Devido a essa inflamação crônica, outros órgãos, portanto, podem ser atingidos, como é o caso do coração.

O que também explica essa situação é o isolamento social decorrente da enfermidade. Como os pacientes evitam sair de casa e interagir com os demais, muitos acabam adotando um estilo de vida pouco saudável, com prejuízos diretos e importantes no organismo

Mais uma característica marcante da psoríase é o impacto que ela tem sobre a saúde mental. É uma doença que causa um sofrimento enorme por causa devido ao preconceito, levando muita gente a desenvolver depressão e ansiedade e precisar de acompanhamento psiquiátrico.

Pessoas sem conhecimento, ao verem as lesões na pele, acham que a doença é contagiosa, portanto acabam afastando o doente. É preciso divulgar o conhecimento que a psoríase não é uma doença contagiosa e que não existe a menor razão lógica de afastar o doente.

Tratamento da Psoríase

O tratamento da psoríase é feito de acordo com o tipo e a gravidade. Nos casos mais leves, com poucas lesões e localizadas, pode-se optar pelo uso de medicamentos externos, como corticosteroides, calcipotriol e ácido salicílico.

Nos moderados e graves, é indicada, como primeira opção, a fototerapia ultravioleta B (UVB) de banda estreita ou psoraleno (fotossensibilizante e estimulante da produção de melanina), associado à fototerapia com ultravioleta A.

Se não houver resposta após 20 sessões, ou o paciente apresentar alguma restrição, o passo seguinte é a introdução de medicamentos orais sistêmicos (metotrexato, acitretina e ciclosporina).

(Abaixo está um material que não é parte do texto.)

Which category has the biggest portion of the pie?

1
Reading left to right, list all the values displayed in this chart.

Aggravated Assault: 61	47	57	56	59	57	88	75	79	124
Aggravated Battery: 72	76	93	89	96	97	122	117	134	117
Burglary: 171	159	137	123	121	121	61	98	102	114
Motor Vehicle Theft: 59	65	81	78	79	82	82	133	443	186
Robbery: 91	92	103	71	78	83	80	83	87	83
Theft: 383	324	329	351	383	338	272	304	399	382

Recentemente, houve a incorporação dos chamados imunobiológicos ao Sistema Único de Saúde para tratamento da psoríase.

Os imunobiológicos são remédios mais específicos, uma vez que atuam como anticorpos, bloqueando a proteína que causa todo o desencadeamento da doença.

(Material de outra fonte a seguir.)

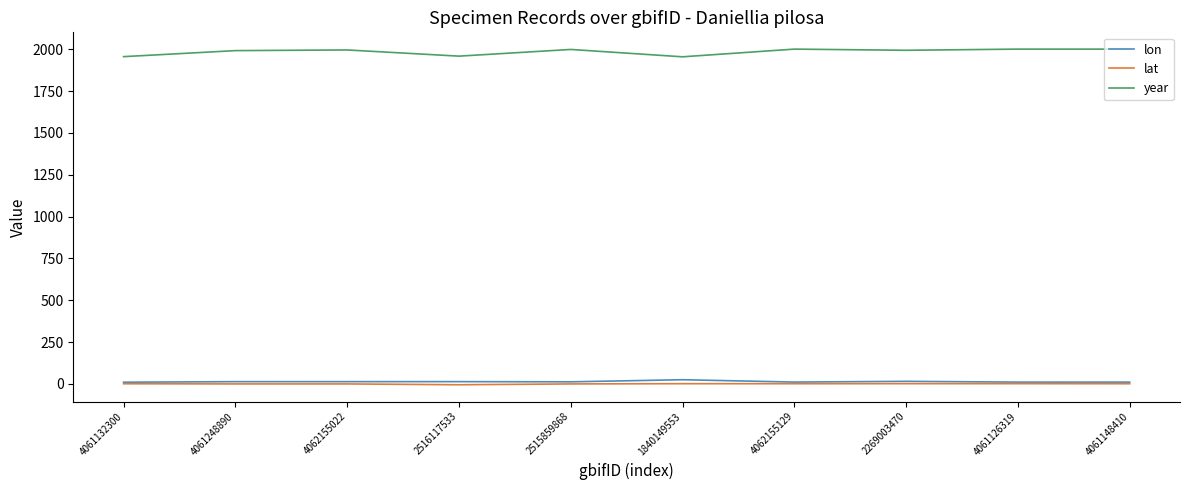

What is the smallest value displayed?

-5.6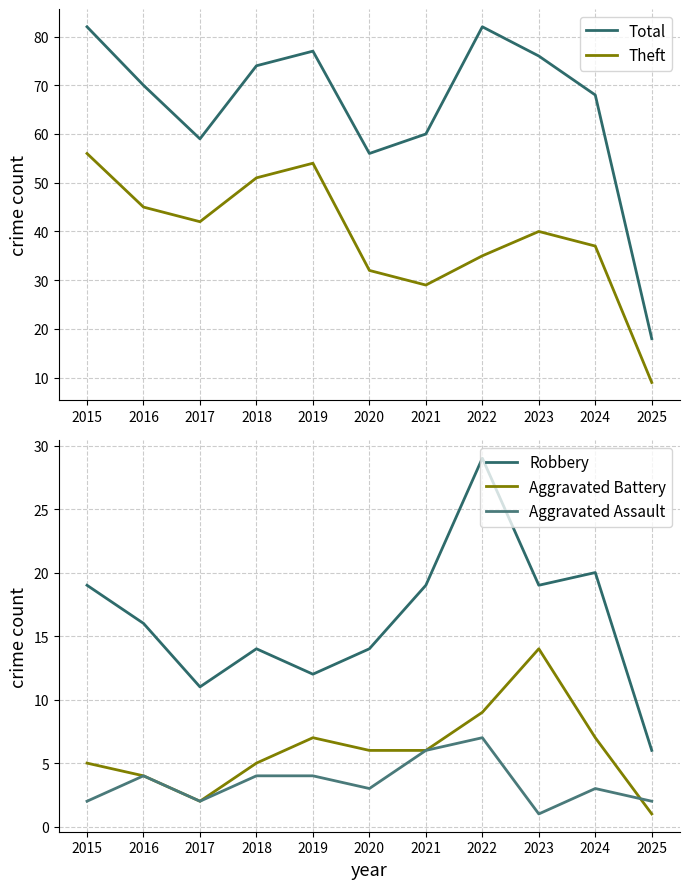

Which series changed the most between 2020 and 2022?

Total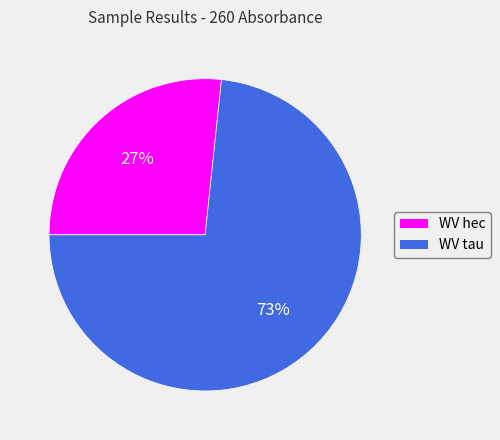

Is there any slice that represents more than half of the pie?

Yes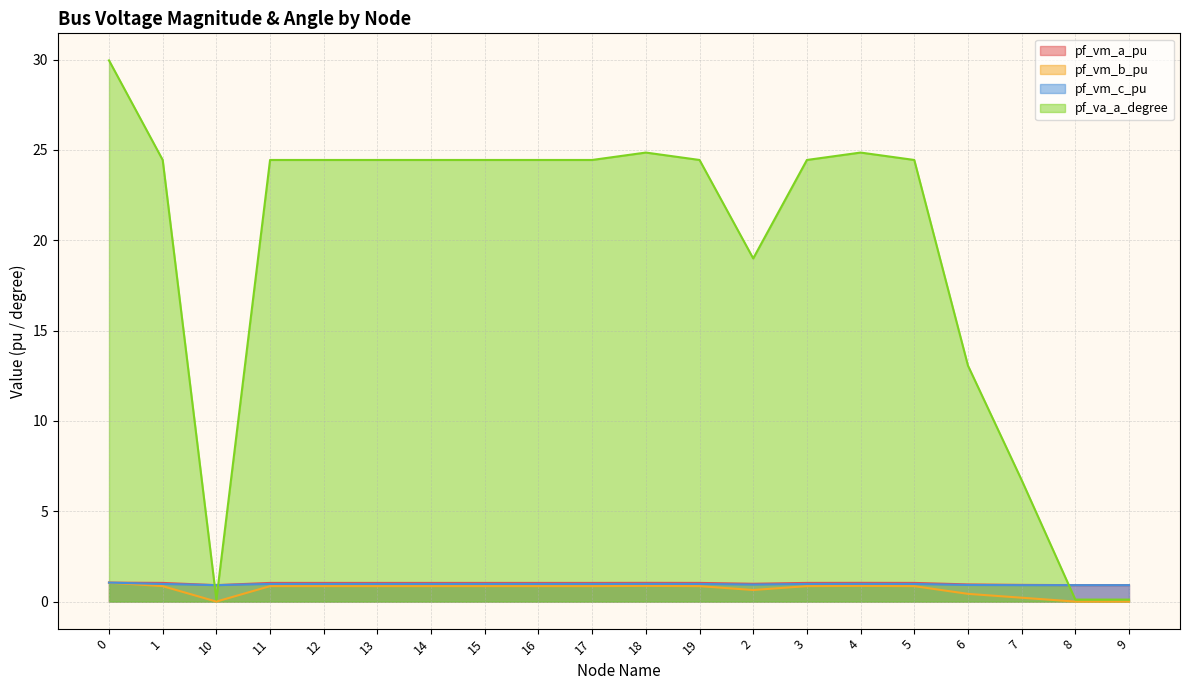

At which category does pf_vm_c_pu reach its first local valley?

10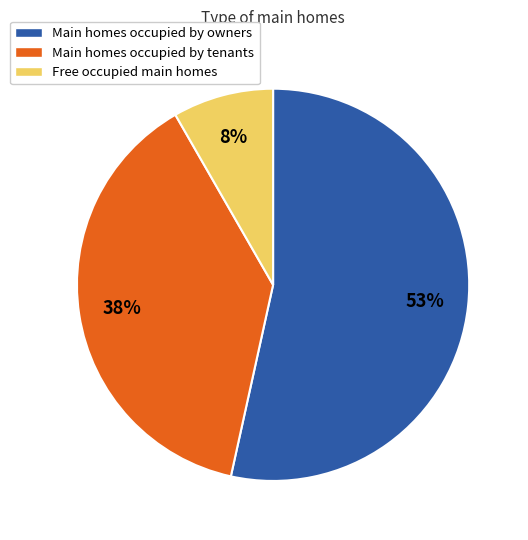

What is the smallest slice in the pie chart?

Free occupied main homes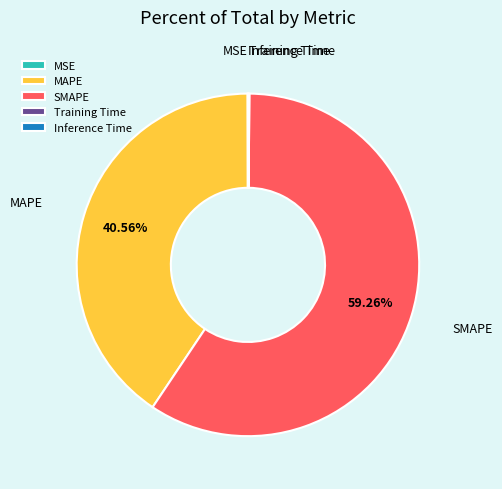

Which category has the biggest portion of the pie?

SMAPE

São os seguintes: adalimumabe, recomendado para a primeira etapa após falha da terapia padrão; secuquinumabe e ustequinumabe, recomendados para a segunda etapa, após falha da primeira; e etanercepte, recomendado após falha da terapia padrão em crianças.

Eles são aplicados por via subcutânea, assim como é aplicada a insulina, uma vez por semana, uma vez por mês ou uma vez a cada três meses.

Dessa forma, a doença, que não tem cura, pode ficar anos sem qualquer manifestação.

É importante também o paciente procurar exercer o controle do que ele considera serem os gatilhos, como por exemplo, o estresse.

Tratamentos alternativos de controle do estresse podem resultar em bons efeitos e diminuição das crises.

Além disso, a prática de atividades físicas, uma alimentação saudável, a não exposição direta ao sol em momentos que o sol está muito forte, também ajudam a saúde geral do paciente.